Atualizado em 06/09/2026 às 11:05 schedule 3 min de leitura visibility 1 visualizações share 0 compartilhamentos star star star star star (0)

Micro e pequenas empresas enquadradas no Simples Nacional têm até o dia 30 de setembro para decidir como vão recolher o Imposto sobre Bens e Serviços (IBS) e a Contribuição sobre Bens e Serviços (CBS), tributos criados pela reforma tributária. A escolha poderá ser feita no Portal do Simples Nacional e vale para o primeiro semestre de 2027.

Há duas opções disponíveis. Na primeira, a empresa mantém o IBS e a CBS dentro do Simples Nacional, recolhidos por meio do Documento de Arrecadação do Simples Nacional (DAS), como ocorre hoje. Na segunda, chamada de modelo híbrido, a empresa retira esses dois tributos do DAS e passa a apurá-los separadamente, no regime regular de débitos e créditos. Os demais impostos, como IRPJ e CSLL, permanecem no Simples.

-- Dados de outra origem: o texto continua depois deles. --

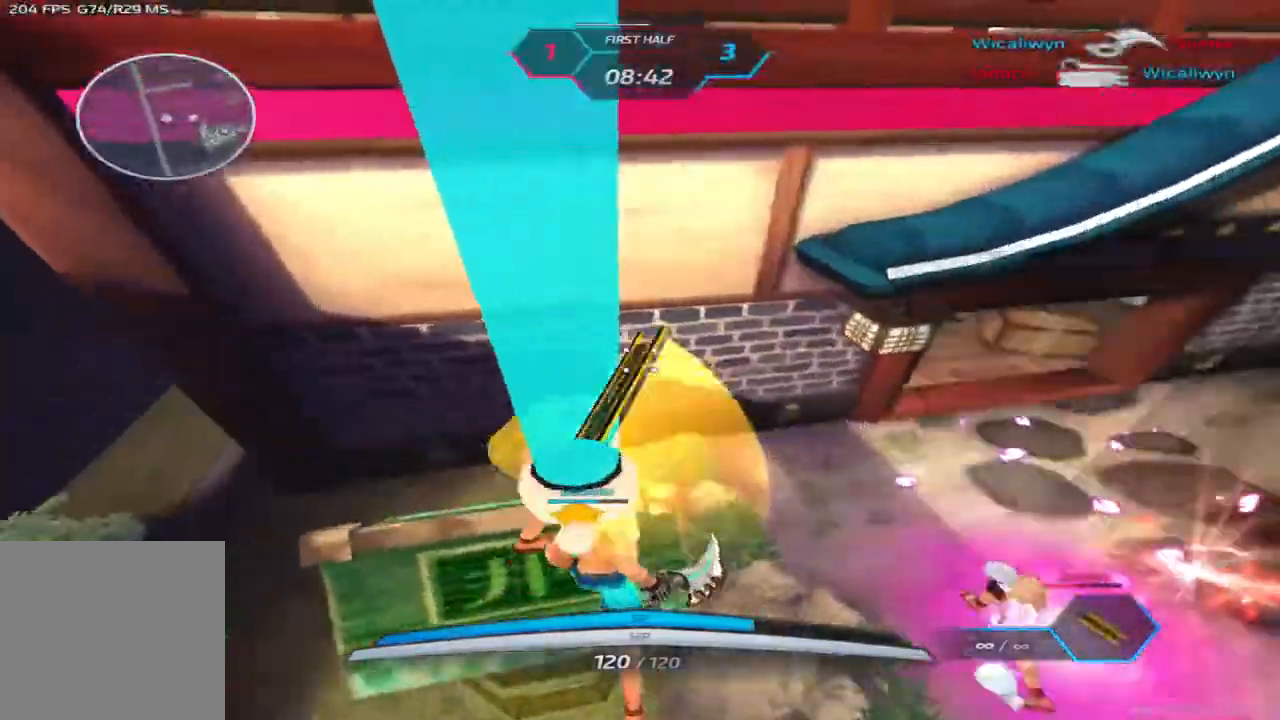
{"keys": [], "events": [[167, "a", "down"], [200, "w", "up"], [250, "a", "up"]]}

A principal diferença entre os modelos está na geração de créditos tributários. No regime regular, a empresa pode aproveitar integralmente os créditos de IBS e CBS pagos nas etapas anteriores da cadeia e repassá-los aos clientes empresariais. Já no modelo tradicional, os clientes corporativos têm direito apenas a créditos proporcionais à alíquota recolhida no regime simplificado, o que tende a resultar em créditos menores. Por isso, negócios que vendem para outras empresas, especialmente os integrados a cadeias industriais ou comerciais de grande porte, podem ter mais vantagem no modelo híbrido.

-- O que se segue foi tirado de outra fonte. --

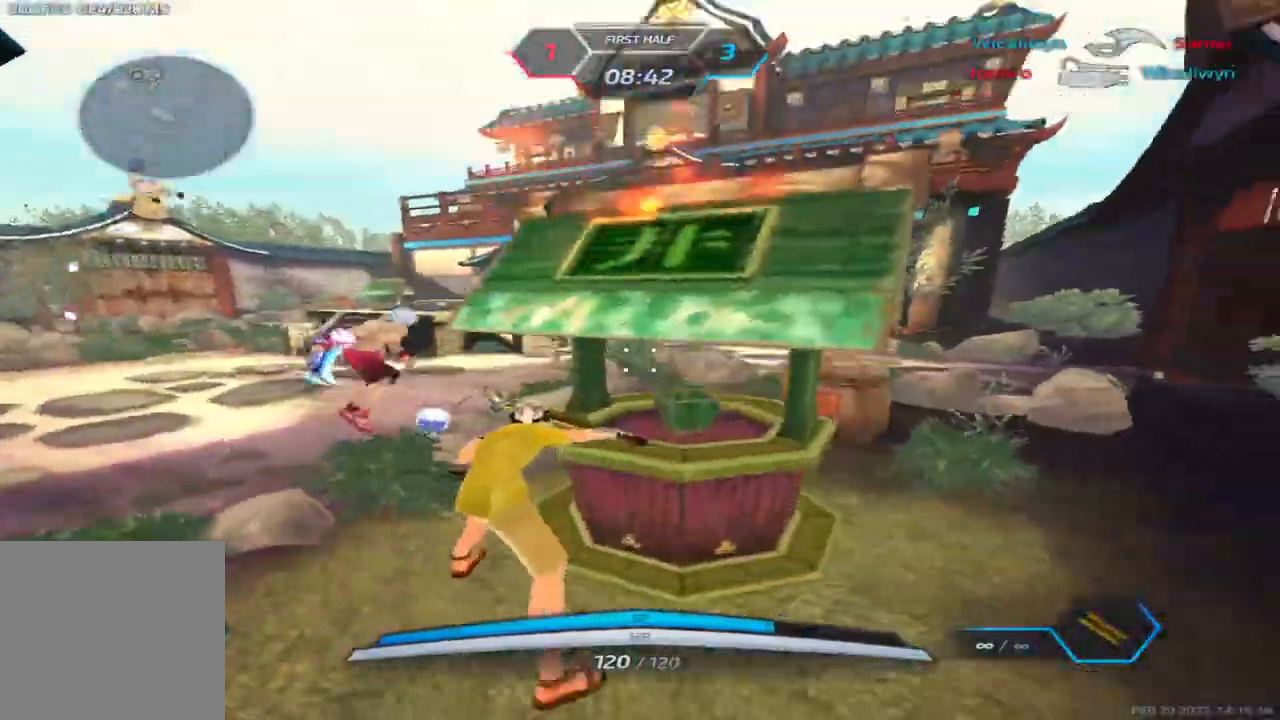
{"keys": ["d", "w"], "events": [[33, "a", "down"], [167, "d", "down"], [183, "a", "up"], [183, "space", "down"], [317, "w", "down"], [333, "space", "up"], [383, "w", "up"], [417, "w", "down"]]}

Para quem vende diretamente ao consumidor final, a mudança tende a trazer menos benefícios, já que o consumidor não aproveita créditos tributários. Além disso, o modelo híbrido exige controles fiscais mais rigorosos, maior suporte contábil e custos adicionais de conformidade. Especialistas ouvidos pela reportagem afirmam que não há uma escolha universalmente melhor e que o empreendedor deve avaliar o impacto de cada opção sobre preços, margens e competitividade, considerando o perfil de clientes e fornecedores.

O Microempreendedor Individual (MEI) fica fora dessa escolha e permanece no modelo simplificado e fixo de arrecadação. Quem não formalizar a opção até 30 de setembro permanece automaticamente no recolhimento unificado pelo DAS no primeiro semestre de 2027. Haverá nova oportunidade de escolha em março de 2027, com efeitos para o segundo semestre daquele ano. Para quem optar pelo modelo híbrido em setembro, o prazo para desistência ou cancelamento irretratável termina em 30 de novembro de 2026, e a regularidade fiscal deve estar em dia para validar a escolha.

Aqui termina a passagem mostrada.